刘斌来得很快,进门的时候还拎了一箱易拉罐啤酒,徐北笑了笑:“我不喝。”
“不是给你的,”刘斌把酒放在床边,盯着他看了看,啧了一声,“砸出来一个弯刀,你也不洗洗,这血印子。”
“不想动。”徐北走到卫生间对着镜子看了看,跟压缩版包拯的月牙儿一样,不过口子不深,没再流血了,只有一点点血痂。
他直接洗了个脸,刘斌不知道从哪儿找来创可贴给他贴上,贴了个十字。
“完美!”刘斌观察了一会儿,拿了罐啤酒打开了仰头灌了两口,一屁股坐到他旁边,“哎,现在打算怎么整啊?”
“不知道,”徐北闷声说,“我明天还得上班。”
刘斌没说话,咕嘟咕嘟灌完一瓶酒,把空瓶扔进垃圾桶,叹了口气:“你跟我说实话,你真打算以后就这么着了?认准那一个?”

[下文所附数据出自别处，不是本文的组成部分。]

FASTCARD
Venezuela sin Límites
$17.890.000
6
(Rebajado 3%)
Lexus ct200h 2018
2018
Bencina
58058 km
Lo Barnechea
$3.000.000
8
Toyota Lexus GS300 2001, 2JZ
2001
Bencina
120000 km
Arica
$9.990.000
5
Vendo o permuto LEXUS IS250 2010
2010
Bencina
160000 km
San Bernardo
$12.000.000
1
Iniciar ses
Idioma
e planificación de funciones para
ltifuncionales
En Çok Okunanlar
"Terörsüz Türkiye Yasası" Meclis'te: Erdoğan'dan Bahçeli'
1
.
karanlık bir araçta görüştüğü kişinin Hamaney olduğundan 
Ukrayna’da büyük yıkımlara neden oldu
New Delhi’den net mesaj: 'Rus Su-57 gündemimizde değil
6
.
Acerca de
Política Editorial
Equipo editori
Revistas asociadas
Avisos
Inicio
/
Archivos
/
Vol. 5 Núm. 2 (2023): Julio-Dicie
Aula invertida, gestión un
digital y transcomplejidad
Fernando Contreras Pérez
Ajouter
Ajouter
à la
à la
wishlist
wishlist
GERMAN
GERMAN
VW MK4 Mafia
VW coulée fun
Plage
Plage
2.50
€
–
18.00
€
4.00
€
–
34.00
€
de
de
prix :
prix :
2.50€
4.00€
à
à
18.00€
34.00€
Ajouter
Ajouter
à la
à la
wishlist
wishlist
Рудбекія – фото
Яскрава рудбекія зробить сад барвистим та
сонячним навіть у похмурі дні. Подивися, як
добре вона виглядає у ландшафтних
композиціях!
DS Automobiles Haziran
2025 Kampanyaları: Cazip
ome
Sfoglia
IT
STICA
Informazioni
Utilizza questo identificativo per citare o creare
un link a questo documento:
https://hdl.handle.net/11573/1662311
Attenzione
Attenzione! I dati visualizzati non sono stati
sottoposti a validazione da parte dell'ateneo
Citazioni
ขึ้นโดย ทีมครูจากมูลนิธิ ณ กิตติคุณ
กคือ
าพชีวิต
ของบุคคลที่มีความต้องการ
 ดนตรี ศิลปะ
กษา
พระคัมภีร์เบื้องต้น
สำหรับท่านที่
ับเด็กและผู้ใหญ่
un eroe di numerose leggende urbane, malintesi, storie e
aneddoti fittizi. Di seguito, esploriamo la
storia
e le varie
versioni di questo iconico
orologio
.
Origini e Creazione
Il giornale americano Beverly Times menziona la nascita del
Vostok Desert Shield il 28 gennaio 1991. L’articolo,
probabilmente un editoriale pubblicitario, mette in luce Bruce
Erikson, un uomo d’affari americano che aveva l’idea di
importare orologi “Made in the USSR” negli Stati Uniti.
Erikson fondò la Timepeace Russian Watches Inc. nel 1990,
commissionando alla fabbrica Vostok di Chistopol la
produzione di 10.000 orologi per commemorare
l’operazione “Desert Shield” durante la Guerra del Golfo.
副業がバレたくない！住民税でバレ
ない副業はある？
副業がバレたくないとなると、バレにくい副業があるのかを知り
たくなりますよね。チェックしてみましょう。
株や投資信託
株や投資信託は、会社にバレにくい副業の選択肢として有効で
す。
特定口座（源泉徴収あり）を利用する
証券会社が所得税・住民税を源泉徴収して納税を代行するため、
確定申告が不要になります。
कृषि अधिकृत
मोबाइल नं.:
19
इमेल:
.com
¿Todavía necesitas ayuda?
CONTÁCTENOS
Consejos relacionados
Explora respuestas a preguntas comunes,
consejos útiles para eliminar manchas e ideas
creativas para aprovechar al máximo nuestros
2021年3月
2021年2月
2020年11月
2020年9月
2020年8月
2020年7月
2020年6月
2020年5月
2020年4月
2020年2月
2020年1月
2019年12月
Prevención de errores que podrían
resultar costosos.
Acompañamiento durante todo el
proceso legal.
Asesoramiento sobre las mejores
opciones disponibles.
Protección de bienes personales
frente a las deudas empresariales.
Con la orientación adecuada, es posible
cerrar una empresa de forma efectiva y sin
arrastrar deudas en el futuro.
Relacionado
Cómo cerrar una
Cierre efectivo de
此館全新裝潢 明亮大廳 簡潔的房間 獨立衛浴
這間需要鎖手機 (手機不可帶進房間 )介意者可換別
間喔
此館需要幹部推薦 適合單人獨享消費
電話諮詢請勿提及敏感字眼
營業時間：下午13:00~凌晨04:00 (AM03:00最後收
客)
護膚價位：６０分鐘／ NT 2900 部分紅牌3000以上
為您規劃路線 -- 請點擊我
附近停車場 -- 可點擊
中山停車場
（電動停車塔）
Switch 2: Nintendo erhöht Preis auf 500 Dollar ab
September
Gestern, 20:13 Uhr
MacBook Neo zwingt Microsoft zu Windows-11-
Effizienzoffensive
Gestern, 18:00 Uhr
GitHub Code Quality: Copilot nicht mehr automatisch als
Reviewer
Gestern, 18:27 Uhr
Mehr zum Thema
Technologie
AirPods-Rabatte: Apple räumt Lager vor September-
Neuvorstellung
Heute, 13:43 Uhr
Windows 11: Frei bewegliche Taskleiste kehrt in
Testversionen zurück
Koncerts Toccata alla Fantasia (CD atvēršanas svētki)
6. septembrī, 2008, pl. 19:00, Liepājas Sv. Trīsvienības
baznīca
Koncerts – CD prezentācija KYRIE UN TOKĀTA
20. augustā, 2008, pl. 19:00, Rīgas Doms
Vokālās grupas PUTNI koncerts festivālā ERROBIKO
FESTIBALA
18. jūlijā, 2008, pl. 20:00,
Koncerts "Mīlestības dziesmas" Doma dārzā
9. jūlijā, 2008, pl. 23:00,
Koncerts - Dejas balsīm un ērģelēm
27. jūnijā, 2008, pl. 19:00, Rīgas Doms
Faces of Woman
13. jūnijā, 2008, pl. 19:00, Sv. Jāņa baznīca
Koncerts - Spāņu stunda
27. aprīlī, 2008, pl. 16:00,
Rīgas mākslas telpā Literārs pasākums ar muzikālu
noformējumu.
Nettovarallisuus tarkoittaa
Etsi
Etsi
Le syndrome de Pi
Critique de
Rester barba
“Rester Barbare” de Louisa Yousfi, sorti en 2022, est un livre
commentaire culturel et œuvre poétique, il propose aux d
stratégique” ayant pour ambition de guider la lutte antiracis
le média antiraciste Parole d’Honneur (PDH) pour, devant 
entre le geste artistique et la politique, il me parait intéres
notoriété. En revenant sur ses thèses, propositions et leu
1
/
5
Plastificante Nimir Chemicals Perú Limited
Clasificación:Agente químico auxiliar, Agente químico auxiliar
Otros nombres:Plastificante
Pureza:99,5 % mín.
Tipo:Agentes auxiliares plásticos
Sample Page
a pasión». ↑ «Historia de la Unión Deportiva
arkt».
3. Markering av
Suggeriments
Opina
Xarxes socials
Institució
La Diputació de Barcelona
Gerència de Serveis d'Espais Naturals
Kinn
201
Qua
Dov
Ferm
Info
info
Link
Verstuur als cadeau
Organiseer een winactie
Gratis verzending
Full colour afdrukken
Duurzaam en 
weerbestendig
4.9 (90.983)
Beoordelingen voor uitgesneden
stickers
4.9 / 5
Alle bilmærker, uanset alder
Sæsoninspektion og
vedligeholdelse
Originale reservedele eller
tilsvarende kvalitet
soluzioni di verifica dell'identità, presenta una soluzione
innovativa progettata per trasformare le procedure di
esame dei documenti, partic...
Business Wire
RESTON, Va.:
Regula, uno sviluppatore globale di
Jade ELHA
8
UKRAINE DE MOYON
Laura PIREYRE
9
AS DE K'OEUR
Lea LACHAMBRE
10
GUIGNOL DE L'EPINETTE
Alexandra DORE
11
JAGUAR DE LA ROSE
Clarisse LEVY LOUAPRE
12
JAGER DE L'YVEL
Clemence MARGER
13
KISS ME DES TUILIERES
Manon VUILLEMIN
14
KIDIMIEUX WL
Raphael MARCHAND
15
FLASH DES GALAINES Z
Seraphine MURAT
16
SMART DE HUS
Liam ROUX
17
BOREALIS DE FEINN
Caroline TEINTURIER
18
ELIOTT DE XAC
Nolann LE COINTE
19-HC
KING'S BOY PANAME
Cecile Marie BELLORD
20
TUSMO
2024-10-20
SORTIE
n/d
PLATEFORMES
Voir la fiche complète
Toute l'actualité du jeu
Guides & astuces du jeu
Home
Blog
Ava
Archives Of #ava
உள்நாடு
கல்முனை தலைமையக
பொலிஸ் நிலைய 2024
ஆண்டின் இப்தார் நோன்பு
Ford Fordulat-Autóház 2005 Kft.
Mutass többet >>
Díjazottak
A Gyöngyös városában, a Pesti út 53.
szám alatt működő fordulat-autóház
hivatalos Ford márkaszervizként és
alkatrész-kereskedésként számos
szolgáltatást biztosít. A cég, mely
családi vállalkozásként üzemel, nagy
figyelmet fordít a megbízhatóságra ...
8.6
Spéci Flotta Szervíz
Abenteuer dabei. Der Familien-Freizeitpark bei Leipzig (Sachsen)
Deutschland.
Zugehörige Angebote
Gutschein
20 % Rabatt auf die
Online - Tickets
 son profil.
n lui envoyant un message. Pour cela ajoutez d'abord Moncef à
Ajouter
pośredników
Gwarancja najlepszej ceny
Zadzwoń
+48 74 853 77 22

“大概吧,”徐北看他一眼,低头笑了一下,“我也觉得挺神奇的,好像没有什么时候比现在更想跟他在一起。”
这话从徐北嘴里说出来不容易,刘斌瞪着他半天没出声。
“操,”他瞪着徐北骂了一声,“得了,明儿我跟你去见你爸妈,你上你的班,我替你陪着。”
“你说什么呢。”徐北皱眉看着他。
“你爸现在估计也不想看到你,”刘斌说,“这事儿得给人缓冲的时间,硬凑上去没准又得吵。”
“应该不会,”徐北摇摇头,“我家一般吵不起来。”
“唉,也是,”刘斌叹口气,“以前我就特羡慕你,羡慕嫉妒恨。”
“你这是对你家老头子那一顿打耿耿于怀?”徐北笑了一下。
“必然不是,挨打我也没少挨,就……说不上来,”刘斌皱着眉,“有时候觉得他挺高大上的,有时候又挺鄙视他的。”
“人生艰难啊。”徐北躺到枕头上。
“要能一直上大学就好了,人干嘛要长大呢,”刘斌有些感慨地说,愣了愣又撞了他一下,“我说你也太傻逼了,人都要跟你分手了,你还为人家出了个柜。”
“他说分手就分手啊?”徐北哼了一声。
“啧啧,学贼了,贼精,”刘斌歪头看着他,“行了,睡吧。”
“睡不着。”徐北瞪着天花板。
“把你们律师引以为傲的自制力拿出来,”刘斌拍着他的腿,“该干嘛干嘛,瞎想也没用。”
这话说得没错。
他在这儿想一整晚,也想不出老爸老妈心里的想法。
已经这样了,后悔和愧疚都没有用。
徐北坐起来脱掉衣服,拉开被子钻进去卷严实了,闭上眼睛说:“就这样吧。”
结果第二天醒来第一件事儿就是后悔和愧疚,刘斌破天荒醒的比他还早,收拾完就一个劲儿催他快点。
徐北心情有些复杂,他突然不敢去面对老爸老妈了。
都说人在晚上要少做决定,简直是真理。
“别他妈瞪了,”刘斌在一边儿指了指他,“你瞪牙刷牙刷能长出花啊?快点的。”
“我怎么觉得你挺兴奋的。”徐北斜眼瞅着他。
“操,老子替你尽孝还敢摆个扑克脸?”刘斌朝他比个中指出去了。
两人在酒店旁边买了早餐拎上去,敲门的时候徐北感觉心脏又开始咚咚咚跳。
是老妈开得门,徐北没进去,站在门外往里面瞄了一眼,没看到老爸的身影,估计在卫生间。
老妈看了他一眼,没说话。
“姨!”刘斌笑着喊,“好久没见又年轻了啊!”
“刘斌来了,”老妈笑着说,“进来进来,别在外面站着了。”
“我今儿专门陪您跟叔叔来了,”刘斌嘿嘿乐着,顿了顿说,“徐北就算了,他还上班呢,天天忙得我都逮不到人。”
刘斌说完就进去了,徐北站在外面没动,老妈也没动。
“小北……”老妈走他面前,把门在身后合上,只留了一条缝,“我也想了一晚上了,妈就问你一句,你是不是真……换不了?”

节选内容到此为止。